» Listed entries:
────────────────────────────────────────

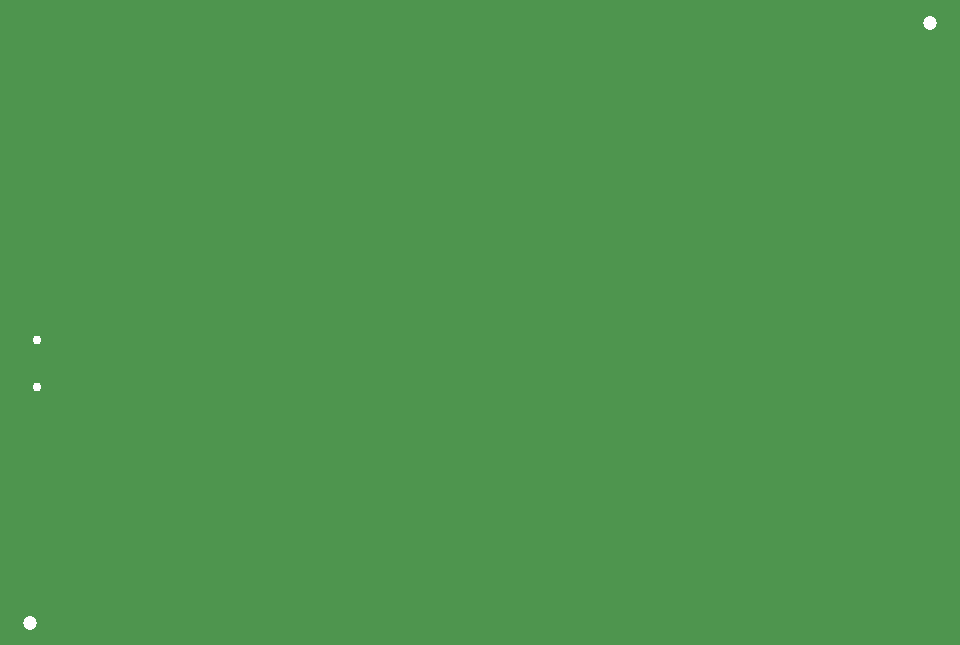
<source format=gbs>
G04 EAGLE Gerber RS-274X export*
G75*
%MOMM*%
%FSLAX34Y34*%
%LPD*%
%INSoldermask Bottom*%
%IPNEG*%
%AMOC8*
5,1,8,0,0,1.08239X$1,22.5*%
G01*
%ADD10C,1.203200*%
%ADD11C,0.753200*%


D10*
X797000Y543000D03*
X35000Y35000D03*
D11*
X40550Y274000D03*
X40550Y234000D03*
M02*

</source>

────────────────────────────────────────

» Description of the task: Your reply must reproduce all of the entries exactly and contain no pictures.

» Answer to the exercise:
<source format=gbs>
G04 EAGLE Gerber RS-274X export*
G75*
%MOMM*%
%FSLAX34Y34*%
%LPD*%
%INSoldermask Bottom*%
%IPNEG*%
%AMOC8*
5,1,8,0,0,1.08239X$1,22.5*%
G01*
%ADD10C,1.203200*%
%ADD11C,0.753200*%


D10*
X797000Y543000D03*
X35000Y35000D03*
D11*
X40550Y274000D03*
X40550Y234000D03*
M02*

</source>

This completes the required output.